Op grond van artikel 6:106 lid 1 van het Burgerlijk Wetboek heeft de benadeelde partij recht op een naar billijkheid vast te stellen vergoeding van de immateriële schade aangezien de benadeelde partij ten gevolge van het strafbare feit lichamelijk letsel heeft opgelopen. De hoogte van dit deel van de vordering is ter terechtzitting betwist. Op grond van de door de benadeelde partij gestelde omstandigheden en rekening houdend met de vergoedingen die in soortgelijke zaken worden toegekend, begroot de rechtbank de immateriële schadevergoeding naar billijkheid op € 750,00. De rechtbank zal de vordering voor het overige afwijzen.

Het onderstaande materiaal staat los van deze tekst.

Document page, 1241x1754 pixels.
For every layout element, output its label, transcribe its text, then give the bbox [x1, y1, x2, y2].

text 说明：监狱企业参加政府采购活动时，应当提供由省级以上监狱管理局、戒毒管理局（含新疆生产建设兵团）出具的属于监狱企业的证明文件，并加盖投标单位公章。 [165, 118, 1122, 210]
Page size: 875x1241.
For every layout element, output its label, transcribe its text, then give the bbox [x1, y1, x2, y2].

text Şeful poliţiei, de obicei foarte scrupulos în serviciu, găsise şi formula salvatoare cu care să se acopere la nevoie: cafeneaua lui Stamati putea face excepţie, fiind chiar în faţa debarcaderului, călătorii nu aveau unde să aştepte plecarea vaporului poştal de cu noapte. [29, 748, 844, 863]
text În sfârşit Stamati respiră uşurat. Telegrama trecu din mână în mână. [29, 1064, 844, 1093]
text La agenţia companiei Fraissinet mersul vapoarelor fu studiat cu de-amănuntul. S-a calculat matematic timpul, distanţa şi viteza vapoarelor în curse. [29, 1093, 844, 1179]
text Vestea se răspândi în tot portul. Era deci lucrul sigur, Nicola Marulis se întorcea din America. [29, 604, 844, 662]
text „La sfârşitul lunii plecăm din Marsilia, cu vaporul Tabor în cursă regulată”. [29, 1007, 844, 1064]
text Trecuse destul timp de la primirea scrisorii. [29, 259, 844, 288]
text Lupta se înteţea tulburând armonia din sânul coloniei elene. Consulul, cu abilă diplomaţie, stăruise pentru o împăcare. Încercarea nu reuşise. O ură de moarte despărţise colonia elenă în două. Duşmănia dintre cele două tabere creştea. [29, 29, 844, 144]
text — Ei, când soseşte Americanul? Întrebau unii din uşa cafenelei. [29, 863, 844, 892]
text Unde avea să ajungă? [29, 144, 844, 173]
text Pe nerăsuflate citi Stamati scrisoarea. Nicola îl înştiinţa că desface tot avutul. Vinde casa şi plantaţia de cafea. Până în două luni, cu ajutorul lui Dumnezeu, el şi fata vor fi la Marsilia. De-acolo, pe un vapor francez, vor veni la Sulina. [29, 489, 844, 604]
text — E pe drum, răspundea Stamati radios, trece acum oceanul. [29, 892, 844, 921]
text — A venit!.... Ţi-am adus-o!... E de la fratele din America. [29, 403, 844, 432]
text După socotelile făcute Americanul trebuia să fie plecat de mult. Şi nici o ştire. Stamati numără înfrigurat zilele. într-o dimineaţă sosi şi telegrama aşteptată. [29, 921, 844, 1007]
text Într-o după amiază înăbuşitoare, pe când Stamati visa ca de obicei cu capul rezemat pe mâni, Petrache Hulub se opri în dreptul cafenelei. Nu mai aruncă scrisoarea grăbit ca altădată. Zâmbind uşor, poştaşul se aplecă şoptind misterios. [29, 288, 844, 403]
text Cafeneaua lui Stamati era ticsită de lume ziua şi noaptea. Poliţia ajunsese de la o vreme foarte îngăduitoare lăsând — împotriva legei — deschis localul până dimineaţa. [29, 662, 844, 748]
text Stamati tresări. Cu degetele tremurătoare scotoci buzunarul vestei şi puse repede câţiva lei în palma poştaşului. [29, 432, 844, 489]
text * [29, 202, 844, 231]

De materiële en immateriële schade worden vermeerderd met de wettelijke rente vanaf 8 februari 2024 tot aan de dag der algehele voldoening.
Voorts dient de verdachte te worden veroordeeld in de kosten die de benadeelde partij heeft gemaakt en ten behoeve van de tenuitvoerlegging van deze uitspraak nog zal maken, tot op heden begroot op nihil.
In het belang van [slachtoffer] voornoemd wordt, als extra waarborg voor betaling aan laatstgenoemde, de maatregel van artikel 36f van het Wetboek van Strafrecht aan verdachte opgelegd. De rechtbank waardeert deze op een bedrag van € 1.336,47, te vermeerderen met de wettelijke rente vanaf 8 februari 2024 tot aan de dag der algehele voldoening.